Question : Action for Breach of Passenger Service System

(a) the details of the action taken by SITA (an aviation IT company) after breach of its Passenger Service System (PSS) under which data of passengers has been breached through a cyber attack;
(b) whether the Government has taken any action on the said IT company and if so, the details thereof;
(c) whether the Government has allowed SITA to store PSS outside India and if so, the reasons therefor; and
(d) whether the Government proposes to replace SITA by other service provider, if so, the details thereof and if not, the reasons therefor?

Minister of State in the Ministry of CIVIL AVIATION (GEN. (DR) V. K. SINGH (RETD))

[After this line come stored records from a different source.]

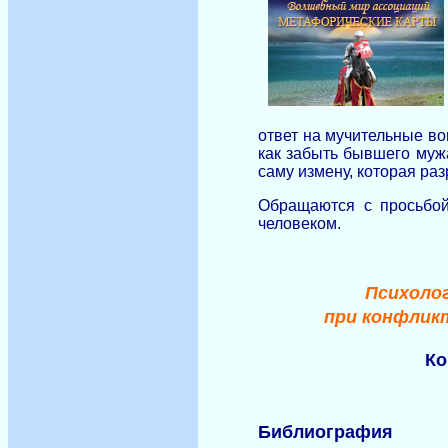
ответ на мучительные во
как забыть бывшего муж
саму измену, которая раз
Обращаются с просьбой
человеком.
Психоло
при конфликт
Ко
Библиография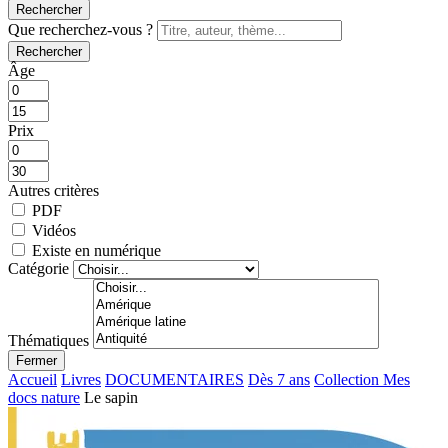
Rechercher
Que recherchez-vous ?
Rechercher
Âge
Prix
Autres critères
PDF
Vidéos
Existe en numérique
Catégorie
Thématiques
Fermer
Accueil
Livres
DOCUMENTAIRES
Dès 7 ans
Collection Mes
docs nature
Le sapin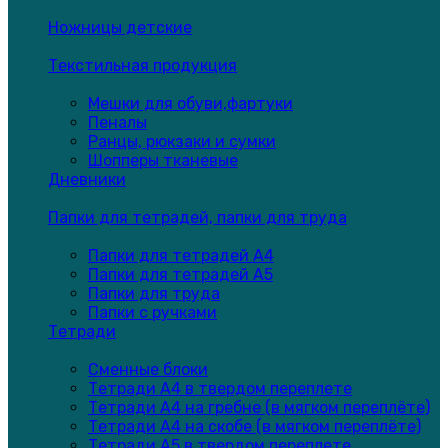
Ножницы детские
Текстильная продукция
Мешки для обуви,фартуки
Пеналы
Ранцы, рюкзаки и сумки
Шопперы тканевые
Дневники
Папки для тетрадей, папки для труда
Папки для тетрадей А4
Папки для тетрадей А5
Папки для труда
Папки с ручками
Тетради
Сменные блоки
Тетради А4 в твердом переплете
Тетради А4 на гребне (в мягком переплёте)
Тетради А4 на скобе (в мягком переплёте)
Тетради А5 в твердом переплете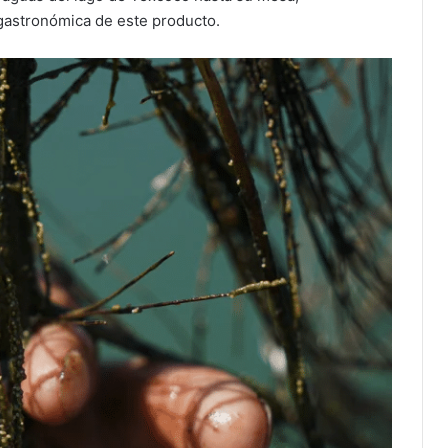
gastronómica de este producto.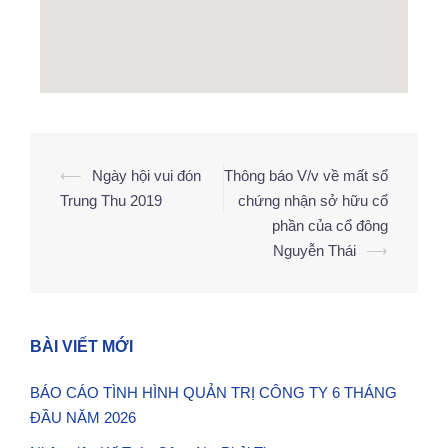
⟵
Ngày hội vui đón
Thông báo V/v về mất sổ
Trung Thu 2019
chứng nhận sở hữu cổ
phần của cổ đông
Nguyễn Thái
⟶
BÀI VIẾT MỚI
BÁO CÁO TÌNH HÌNH QUẢN TRỊ CÔNG TY 6 THÁNG
ĐẦU NĂM 2026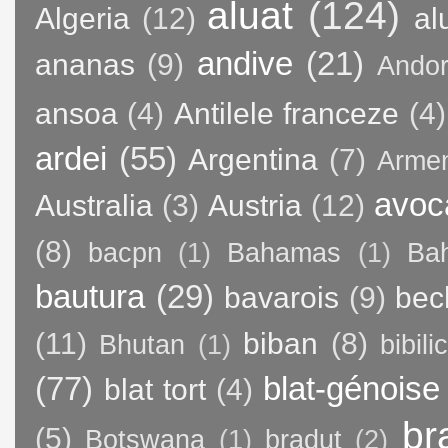
aluat
(124)
Algeria
(12)
al
andive
(21)
ananas
(9)
Andor
ansoa
(4)
Antilele franceze
(4)
ardei
(55)
Argentina
(7)
Arme
avoc
Australia
(3)
Austria
(12)
(8)
bacpn
(1)
Bahamas
(1)
Bah
bautura
(29)
bavarois
(9)
bec
(11)
biban
(8)
Bhutan
(1)
bibili
(77)
blat-génoise
blat tort
(4)
br
(5)
Botswana
(1)
bradut
(2)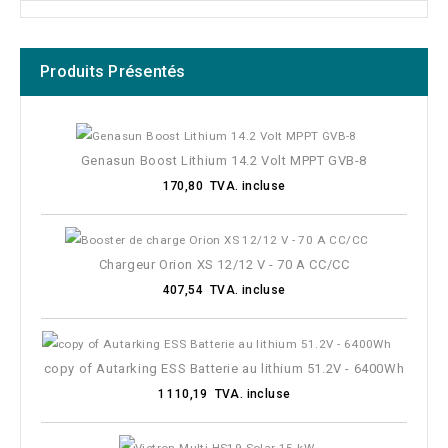
Produits Présentés
Genasun Boost Lithium 14.2 Volt MPPT GVB-8
170,80 TVA. incluse
Chargeur Orion XS 12/12 V - 70 A CC/CC
407,54 TVA. incluse
copy of Autarking ESS Batterie au lithium 51.2V - 6400Wh
1 110,19 TVA. incluse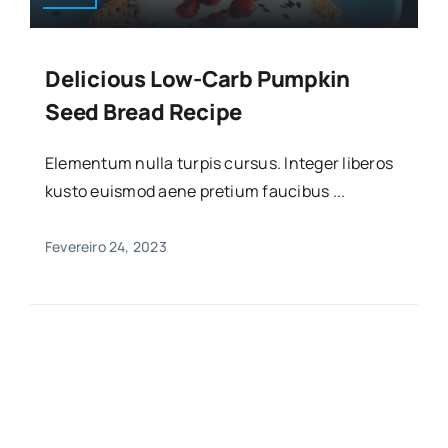
Delicious Low-Carb Pumpkin
Seed Bread Recipe
Elementum nulla turpis cursus. Integer liberos
kusto euismod aene pretium faucibus ...
Fevereiro 24, 2023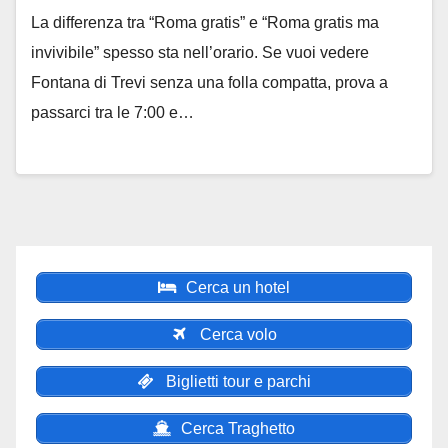
La differenza tra “Roma gratis” e “Roma gratis ma
invivibile” spesso sta nell’orario. Se vuoi vedere
Fontana di Trevi senza una folla compatta, prova a
passarci tra le 7:00 e…
Cerca un hotel
Cerca volo
Biglietti tour e parchi
Cerca Traghetto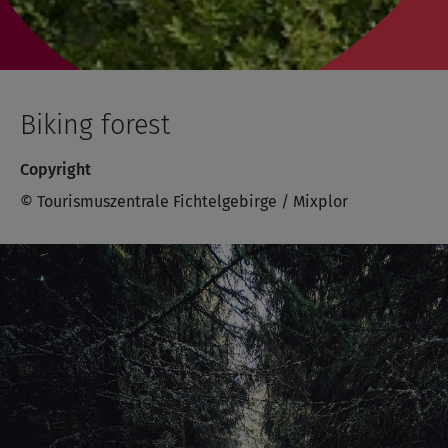
Biking forest
Copyright
© Tourismuszentrale Fichtelgebirge / Mixplor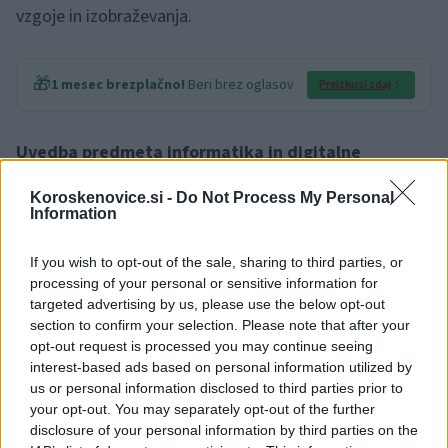
vzgoje in izobraževanja.
🎁
1 mesec brezplačno!
Beri brez oglasov
Preizkusi zdaj
Uvedba predmeta informatika in digitalne
tehnologije
Koroskenovice.si -
Do Not Process My Personal
Information
Predlog zakona v obvezni program osnovne šole 7.
If you wish to opt-out of the sale, sharing to third parties, or
razreda uvaja nov predmet informatika in digitalne
processing of your personal or sensitive information for
tehnologije. Uvajanje predmeta izhaja iz potrebe, da
targeted advertising by us, please use the below opt-out
section to confirm your selection. Please note that after your
učencem sistematično zagotovimo temeljna znanja
opt-out request is processed you may continue seeing
interest-based ads based on personal information utilized by
računalništva in informatike ter razumevanje
us or personal information disclosed to third parties prior to
sodobnega digitalnega sveta.
your opt-out. You may separately opt-out of the further
disclosure of your personal information by third parties on the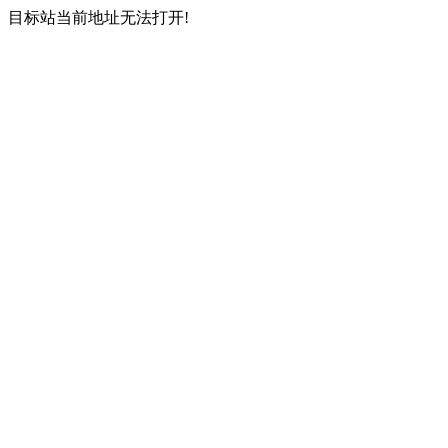
目标站当前地址无法打开!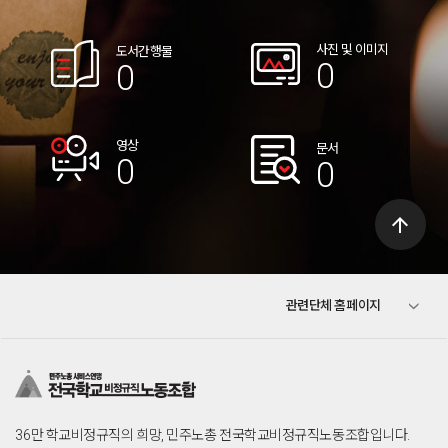
사진 및 이미지
도서간행물
0
0
영상
문서
0
0
arrow_upward
전국학교비정규직노동조합
관련단체 홈페이지
민주노총
서비스연맹
전교조
36만 학교비정규직의 희망, 민주노총 전국학교비정규직노동조합입니다.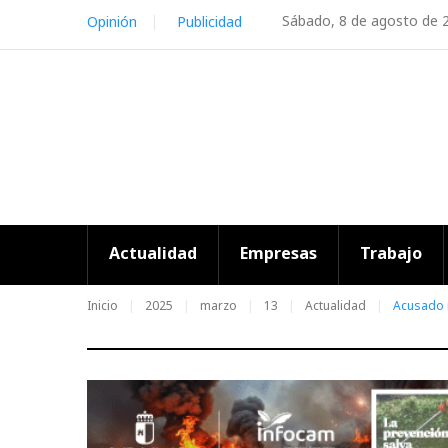
Skip
Sábado, 8 de agosto de 
Opinión
Publicidad
to
content
Actualidad
Empresas
Trabajo
Inicio
2025
marzo
13
Actualidad
Acusado r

(a): SITA has confirmed that several specific actions have been taken by them to strengthen various IT systems and processes to avoid recurrence of such incidents.;
;
(b): This was an incident of Cyber-attack, which was dealt by Air India Limited (AIL) itself.;
;
(c): After the merger of Air India and Indian Airlines, it was decided to host the PSS of Air India on a third party to be selected on a turnkey basis through a global tender. M/s SITA was selected through a global tender process in 2011. The Air India PSS data is kept at data centre of SITA.
;
(d): With the disinvestment of Air India Limited (AIL), there is no longer any equity stake of Government of India in AIL. No action thus lies on the part of the Government.